Consider that the central family, the Starks, are wise rulers whose sway over the North has endured for an implausible number of generations — “there has always been a Stark in Winterfell,” etc. — and whose people seems to genuinely love them. Their patriarch is too noble for his own good but only because he leaves his native fiefdom for the corruption of the southern court, and his naivete is still presented as preferable to the cynicism of his Lannister antagonists, who win temporary victories but are on their way to destroying their dynasty through their amorality and singleminded self-interestedness.

Comments

  1. Wan Wei Lin says:

    “These shows [The Sopranos, Mad Men, and Breaking Bad] invite liberal viewers into various illiberal or pre-liberal or just, I suppose, red-state worlds, which are more violent and sexist and id-driven than polite prestige-TV-viewing liberal society…”

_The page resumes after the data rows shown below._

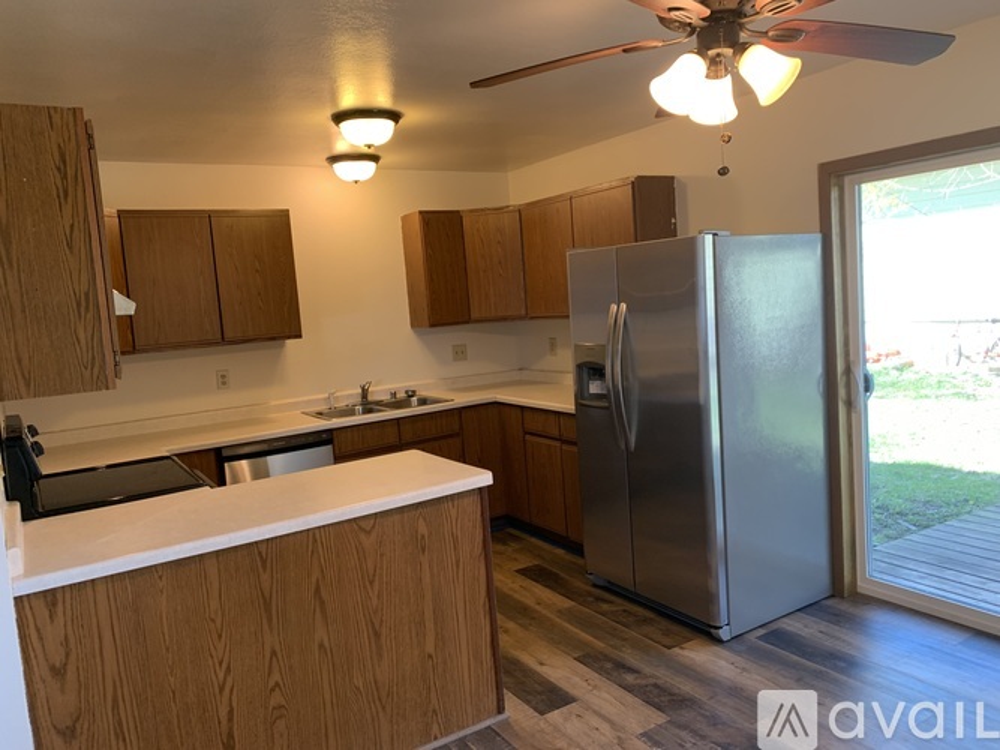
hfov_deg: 67.3
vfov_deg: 53.0
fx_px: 751
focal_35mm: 26
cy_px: 375
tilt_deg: -5.2
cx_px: 500
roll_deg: +4.2
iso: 100
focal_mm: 4.25
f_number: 1.8
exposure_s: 1/60
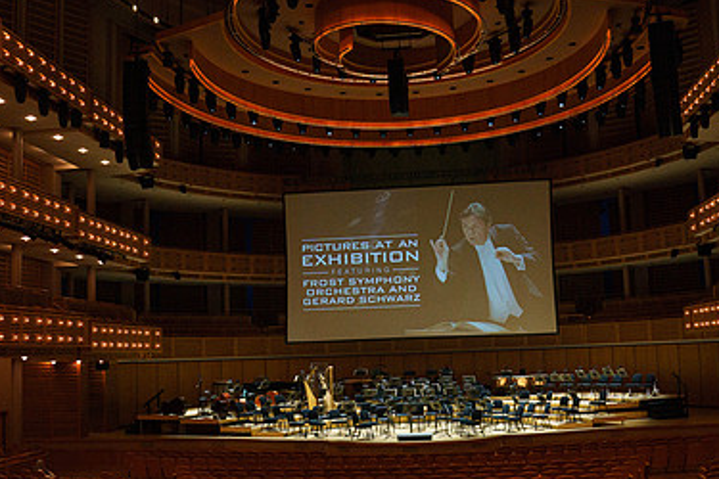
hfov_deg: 50.7
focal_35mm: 38
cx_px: 380
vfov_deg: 34.9
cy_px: 288
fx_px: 759
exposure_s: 1/200
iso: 3200
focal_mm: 24
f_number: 7.1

    As I recall, the violence we’ve seen in the streets has been all liberals or leftist since last November. Higher rates of gun violence exist in liberal Democrat-run cities like Chicago, Atlanta, Baltimore, etc.

    The author is resolving his cognitive dissonance by projecting onto ‘red’ states.

  2. Wilbur Hassenfus says:

    Liberals want to believe they’re born upper-caste, leaders and saviors of humanity, naturally too noble for their own good. That’s their central myth. That’s why they love Harry Potter too, I suppose.

  3. Kirk says:

    See my arguments earlier in the week about the essential left-wing nature of many superhero tales in the comics. I remain convinced that when you look at these things as being the creations of their ids, well… The whole thing is fairly clear.

    And, contrast if you will the nature of G.R.R. Martin’s work, compared to J.R.R. Tolkien (think that there’s something unusual there, with his choice of pen name, perhaps?). When I get done reading Martin, I want to take a long shower to get the filth off. I read Tolkien, and I’m uplifted. Huge difference in what the two authors evoke in your spirit.

    Martin is a creature of the left, and you can feel the filth in his mind as an almost palpable force, when you read his works. It’s not for nothing that his nickname in some circles is George Rape-Rape Martin.

  4. Graham says:

    Fetishization of power, violence and lust and then stylized recoil from them are core Progressive tropes. They are boundary-testing children at heart.

  5. Name says:

    “author is resolving his cognitive dissonance by projecting onto ‘red’ states.”

    Nope. Homicides are higher on average in red states.

  6. Name says:

    This looks like regurgitation of the old “heavy metal makes satanists” theory.

  7. Lu An Li says:

    The benevolent dictator in the model of the Emperor. Or a chairman Mao perhaps. The Great Helmsman who knows what is best for everyone.